● Ausgangstext
————————
Das multiple Talent Bernhard Schlink ist schon wegen seiner Vielseitigkeit ein besonders interessanter Schriftsteller. Der einundsechzigjährige Deutsche mit Berliner und New Yorker Wohnsitz ist angesehener Jurist, nämlich Rechtsprofessor sowie Verfassungsrichter, und erfolgreicher Schriftsteller. Ungewöhnlich für die deutschsprachige Gegenwartsliteratur ist Schlinks handfestes und aktionsreiches story telling nach angelsächsischem Muster, das er - auch im neuesten Buch - mit Selbstreflexion verbindet.

Seine Essays sind verständlich, durchsichtig und intelligent, was ebenso über die Schriften zu "Politik, Recht, Schreiben und Glauben" in seinem neuen Band, den "Vergewisserungen", gesagt werden kann. Neben Bereichen, in denen jemand, sei er nun Jurist oder Schriftsteller beziehungsweise beides, sozusagen zu Hause ist, gibt es große Themen, die uns beschäftigen oder sogar betreffen, bei denen wir jedoch nie zu Expertenschaft gelangen, wie Schlink schreibt. Wir können über das Ungefähre hinaus gelangen, wenn uns etwas interessiert und wir bereit sind zu lernen.
————————
● Datenauszug
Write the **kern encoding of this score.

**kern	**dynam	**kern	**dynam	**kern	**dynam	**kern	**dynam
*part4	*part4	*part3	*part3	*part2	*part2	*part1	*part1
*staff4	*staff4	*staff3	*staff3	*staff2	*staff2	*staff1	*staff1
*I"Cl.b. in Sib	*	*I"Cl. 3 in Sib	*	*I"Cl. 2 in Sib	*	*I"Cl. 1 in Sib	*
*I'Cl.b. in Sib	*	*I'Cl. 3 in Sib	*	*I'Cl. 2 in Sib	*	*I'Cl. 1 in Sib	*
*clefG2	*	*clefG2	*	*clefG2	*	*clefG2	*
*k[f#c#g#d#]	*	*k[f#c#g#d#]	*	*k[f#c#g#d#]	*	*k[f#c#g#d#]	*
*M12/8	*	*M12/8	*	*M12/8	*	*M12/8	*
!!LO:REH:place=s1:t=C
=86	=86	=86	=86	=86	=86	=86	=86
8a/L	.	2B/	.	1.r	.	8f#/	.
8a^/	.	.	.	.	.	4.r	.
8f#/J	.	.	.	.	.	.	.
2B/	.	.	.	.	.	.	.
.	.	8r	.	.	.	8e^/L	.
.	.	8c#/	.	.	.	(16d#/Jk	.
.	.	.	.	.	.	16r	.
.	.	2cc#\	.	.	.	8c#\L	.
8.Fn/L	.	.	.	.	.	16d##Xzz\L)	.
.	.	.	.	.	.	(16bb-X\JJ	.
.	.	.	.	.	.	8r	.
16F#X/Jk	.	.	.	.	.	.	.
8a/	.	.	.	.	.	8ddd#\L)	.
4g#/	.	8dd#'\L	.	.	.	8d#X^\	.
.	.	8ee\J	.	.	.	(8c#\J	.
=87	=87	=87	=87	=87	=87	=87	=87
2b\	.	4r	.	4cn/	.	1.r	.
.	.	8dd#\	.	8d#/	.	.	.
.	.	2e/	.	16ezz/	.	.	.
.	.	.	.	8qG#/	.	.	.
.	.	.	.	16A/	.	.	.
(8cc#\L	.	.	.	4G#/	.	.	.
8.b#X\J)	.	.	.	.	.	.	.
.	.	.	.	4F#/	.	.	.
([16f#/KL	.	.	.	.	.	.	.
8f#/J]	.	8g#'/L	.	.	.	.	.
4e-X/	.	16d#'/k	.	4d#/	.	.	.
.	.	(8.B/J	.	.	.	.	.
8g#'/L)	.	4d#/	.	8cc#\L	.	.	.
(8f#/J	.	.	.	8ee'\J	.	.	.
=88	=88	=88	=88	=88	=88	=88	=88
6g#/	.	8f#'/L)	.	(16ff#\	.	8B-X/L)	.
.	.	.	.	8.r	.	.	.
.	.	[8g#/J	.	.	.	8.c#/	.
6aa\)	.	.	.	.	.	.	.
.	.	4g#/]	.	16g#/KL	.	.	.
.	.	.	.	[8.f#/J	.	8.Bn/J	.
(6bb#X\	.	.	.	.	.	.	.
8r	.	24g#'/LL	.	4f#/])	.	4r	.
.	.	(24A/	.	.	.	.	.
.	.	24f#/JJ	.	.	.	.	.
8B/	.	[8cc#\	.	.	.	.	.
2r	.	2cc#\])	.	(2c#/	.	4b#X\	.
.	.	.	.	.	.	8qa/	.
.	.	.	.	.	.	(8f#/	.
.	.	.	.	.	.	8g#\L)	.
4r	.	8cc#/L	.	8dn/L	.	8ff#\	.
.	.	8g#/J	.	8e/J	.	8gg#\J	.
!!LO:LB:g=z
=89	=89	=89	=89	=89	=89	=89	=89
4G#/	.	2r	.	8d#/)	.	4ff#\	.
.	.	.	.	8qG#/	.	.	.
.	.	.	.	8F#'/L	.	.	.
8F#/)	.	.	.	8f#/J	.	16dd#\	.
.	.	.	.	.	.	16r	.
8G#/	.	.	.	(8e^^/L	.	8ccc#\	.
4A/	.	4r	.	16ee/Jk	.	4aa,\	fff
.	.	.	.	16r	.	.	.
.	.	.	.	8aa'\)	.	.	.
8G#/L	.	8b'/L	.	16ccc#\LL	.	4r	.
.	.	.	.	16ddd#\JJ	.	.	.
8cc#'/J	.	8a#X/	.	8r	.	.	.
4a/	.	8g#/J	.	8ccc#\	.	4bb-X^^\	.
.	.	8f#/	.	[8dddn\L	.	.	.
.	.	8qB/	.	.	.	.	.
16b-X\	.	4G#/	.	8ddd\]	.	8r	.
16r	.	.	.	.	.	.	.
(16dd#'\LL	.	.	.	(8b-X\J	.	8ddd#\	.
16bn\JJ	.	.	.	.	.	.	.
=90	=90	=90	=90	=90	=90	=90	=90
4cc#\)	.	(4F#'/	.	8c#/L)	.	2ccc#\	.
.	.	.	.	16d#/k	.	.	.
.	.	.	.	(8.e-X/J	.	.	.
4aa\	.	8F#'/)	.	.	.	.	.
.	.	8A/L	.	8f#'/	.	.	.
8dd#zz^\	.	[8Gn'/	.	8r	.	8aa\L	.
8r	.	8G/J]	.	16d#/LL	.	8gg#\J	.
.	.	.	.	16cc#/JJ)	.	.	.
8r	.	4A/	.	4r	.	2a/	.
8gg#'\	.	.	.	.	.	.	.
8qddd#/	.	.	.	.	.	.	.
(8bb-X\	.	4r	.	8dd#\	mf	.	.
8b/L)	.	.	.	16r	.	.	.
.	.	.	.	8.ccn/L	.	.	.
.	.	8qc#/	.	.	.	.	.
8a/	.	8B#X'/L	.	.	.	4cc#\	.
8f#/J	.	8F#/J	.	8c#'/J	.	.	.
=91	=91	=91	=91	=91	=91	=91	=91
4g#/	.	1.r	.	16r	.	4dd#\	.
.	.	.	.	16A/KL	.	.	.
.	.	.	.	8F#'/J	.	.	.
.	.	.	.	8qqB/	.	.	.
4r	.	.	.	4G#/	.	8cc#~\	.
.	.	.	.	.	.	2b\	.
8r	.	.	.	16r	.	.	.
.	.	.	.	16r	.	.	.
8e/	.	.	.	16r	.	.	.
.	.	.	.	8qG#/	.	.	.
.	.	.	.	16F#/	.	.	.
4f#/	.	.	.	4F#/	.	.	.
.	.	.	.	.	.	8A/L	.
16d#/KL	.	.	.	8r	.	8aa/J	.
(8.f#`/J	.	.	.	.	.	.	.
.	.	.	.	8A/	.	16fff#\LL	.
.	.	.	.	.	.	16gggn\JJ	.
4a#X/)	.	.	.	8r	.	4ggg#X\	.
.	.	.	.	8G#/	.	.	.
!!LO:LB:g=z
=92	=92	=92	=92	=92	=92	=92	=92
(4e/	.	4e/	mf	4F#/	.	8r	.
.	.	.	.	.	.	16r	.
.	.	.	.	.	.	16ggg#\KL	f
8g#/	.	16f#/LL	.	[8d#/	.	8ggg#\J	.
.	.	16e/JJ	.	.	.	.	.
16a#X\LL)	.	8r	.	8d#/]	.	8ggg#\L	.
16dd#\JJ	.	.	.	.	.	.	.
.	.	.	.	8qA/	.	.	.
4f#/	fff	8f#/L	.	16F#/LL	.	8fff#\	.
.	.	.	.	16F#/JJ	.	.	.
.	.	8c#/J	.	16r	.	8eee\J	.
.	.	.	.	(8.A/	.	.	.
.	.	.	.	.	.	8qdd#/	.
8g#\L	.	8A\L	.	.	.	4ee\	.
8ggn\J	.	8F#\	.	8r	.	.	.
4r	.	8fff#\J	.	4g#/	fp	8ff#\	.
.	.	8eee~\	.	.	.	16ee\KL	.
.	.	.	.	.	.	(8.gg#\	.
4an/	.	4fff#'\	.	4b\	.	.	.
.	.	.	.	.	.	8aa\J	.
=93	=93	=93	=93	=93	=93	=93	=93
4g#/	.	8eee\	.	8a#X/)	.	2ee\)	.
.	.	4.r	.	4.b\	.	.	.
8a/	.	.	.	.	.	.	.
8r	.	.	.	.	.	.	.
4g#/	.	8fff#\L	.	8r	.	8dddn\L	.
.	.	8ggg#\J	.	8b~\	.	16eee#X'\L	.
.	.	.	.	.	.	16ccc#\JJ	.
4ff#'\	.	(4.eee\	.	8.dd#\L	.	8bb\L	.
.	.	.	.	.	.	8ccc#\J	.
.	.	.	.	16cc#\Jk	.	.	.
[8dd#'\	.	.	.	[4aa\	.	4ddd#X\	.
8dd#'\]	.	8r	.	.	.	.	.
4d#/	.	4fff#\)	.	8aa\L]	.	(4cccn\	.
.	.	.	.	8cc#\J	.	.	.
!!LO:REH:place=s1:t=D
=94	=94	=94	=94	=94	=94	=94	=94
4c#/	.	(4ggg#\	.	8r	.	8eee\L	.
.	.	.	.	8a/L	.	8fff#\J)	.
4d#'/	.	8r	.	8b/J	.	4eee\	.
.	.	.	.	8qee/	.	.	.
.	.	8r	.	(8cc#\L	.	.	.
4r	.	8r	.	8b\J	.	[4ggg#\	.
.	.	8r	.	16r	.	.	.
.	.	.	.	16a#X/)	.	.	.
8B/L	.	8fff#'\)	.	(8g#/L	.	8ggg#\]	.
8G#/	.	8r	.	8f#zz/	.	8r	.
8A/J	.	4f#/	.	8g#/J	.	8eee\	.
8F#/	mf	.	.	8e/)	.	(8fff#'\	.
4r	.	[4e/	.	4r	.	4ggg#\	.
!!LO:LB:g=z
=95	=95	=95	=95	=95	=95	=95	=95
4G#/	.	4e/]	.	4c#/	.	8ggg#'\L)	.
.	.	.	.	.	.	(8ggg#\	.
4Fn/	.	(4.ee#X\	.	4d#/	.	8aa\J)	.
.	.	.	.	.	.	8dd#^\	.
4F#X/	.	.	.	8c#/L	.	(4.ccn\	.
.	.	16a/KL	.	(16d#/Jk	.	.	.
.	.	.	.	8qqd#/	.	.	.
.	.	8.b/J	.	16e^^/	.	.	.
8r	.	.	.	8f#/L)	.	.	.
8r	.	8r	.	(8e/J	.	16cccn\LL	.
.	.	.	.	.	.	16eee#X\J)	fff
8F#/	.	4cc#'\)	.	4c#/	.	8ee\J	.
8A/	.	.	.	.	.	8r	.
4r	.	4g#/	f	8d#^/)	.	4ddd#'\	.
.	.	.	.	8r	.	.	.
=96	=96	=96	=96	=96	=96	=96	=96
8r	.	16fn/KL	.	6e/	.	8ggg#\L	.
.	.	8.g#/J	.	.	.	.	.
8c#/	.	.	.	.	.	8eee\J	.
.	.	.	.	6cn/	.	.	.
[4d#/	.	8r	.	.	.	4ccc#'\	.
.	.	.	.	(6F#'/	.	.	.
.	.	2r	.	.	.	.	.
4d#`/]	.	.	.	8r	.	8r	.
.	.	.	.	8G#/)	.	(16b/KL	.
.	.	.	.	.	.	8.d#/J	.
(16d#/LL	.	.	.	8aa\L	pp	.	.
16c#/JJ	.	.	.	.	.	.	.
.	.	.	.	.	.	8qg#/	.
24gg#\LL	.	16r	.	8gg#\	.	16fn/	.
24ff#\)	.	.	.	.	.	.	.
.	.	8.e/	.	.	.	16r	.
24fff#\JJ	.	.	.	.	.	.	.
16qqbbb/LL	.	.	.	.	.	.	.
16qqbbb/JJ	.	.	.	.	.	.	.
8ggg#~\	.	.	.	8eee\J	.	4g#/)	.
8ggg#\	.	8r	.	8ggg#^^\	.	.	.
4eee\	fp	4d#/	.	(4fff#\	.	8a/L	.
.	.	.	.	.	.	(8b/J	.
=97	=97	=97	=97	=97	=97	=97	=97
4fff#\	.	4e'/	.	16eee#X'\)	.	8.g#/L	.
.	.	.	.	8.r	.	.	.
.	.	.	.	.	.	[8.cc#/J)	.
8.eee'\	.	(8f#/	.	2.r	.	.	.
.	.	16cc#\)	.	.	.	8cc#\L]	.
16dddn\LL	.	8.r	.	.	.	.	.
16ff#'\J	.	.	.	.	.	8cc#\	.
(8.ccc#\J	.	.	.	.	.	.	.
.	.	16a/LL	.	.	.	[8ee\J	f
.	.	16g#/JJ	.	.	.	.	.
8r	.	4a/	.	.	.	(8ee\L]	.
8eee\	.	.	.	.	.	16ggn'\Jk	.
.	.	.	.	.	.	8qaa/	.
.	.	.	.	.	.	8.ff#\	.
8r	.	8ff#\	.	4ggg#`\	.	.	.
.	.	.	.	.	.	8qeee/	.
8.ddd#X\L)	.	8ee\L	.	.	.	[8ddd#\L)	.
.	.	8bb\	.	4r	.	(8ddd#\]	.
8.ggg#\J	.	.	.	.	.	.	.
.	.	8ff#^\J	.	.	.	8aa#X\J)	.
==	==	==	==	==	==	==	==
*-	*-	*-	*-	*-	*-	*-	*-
————————
● Aufgaben
• a. Wo hat Bernhard Schlink laut dem Text über ihn seinen Wohnsitz?
• b. Zählen Sie alle Themen auf, die der Text über Bernhard Schlink für die Schriften im Band „Vergewisserungen“ nennt.
• c. Schreiben Sie den Text über Bernhard Schlink nach seinem letzten Satz weiter.

● Antworten
• a. In Berlin und New York.

• b. Politik, Recht, Schreiben, Glauben

• c.
Bernhard Schlink meint, dass wir uns "immerhin vergewissern" können. Er selbst stellt deshalb Überlegungen an und vergewissert sich bei Themen, die jenseits der Rechtswissenschaft angesiedelt sind, und zwar, "weil ich's wissen will". Bei seinen Forschungen treibt ihn beispielsweise die Sehnsucht nach Heimat und Gerechtigkeit, wobei er mit der Gewissheit weiter denkt, hier und da an die Grenzen des Rechts zu stoßen. Sein Fragen führt ihn dann tatsächlich weiter, wobei eine der Lösungen in der politischen Verantwortung gefunden werden kann.

In seinen Überlegungen spart er das Verhältnis zwischen Literatur einerseits sowie Recht, Glaube und Kirche anderseits nicht aus. Buchstäblich sichtbar wird der komplexe Weitblick des Verfassungsjuristen, der ohne Mit- und Weiterdenken nicht existieren kann, obwohl er eingesteht, dass seine Wissenschaft Unzulänglichkeiten aufweist.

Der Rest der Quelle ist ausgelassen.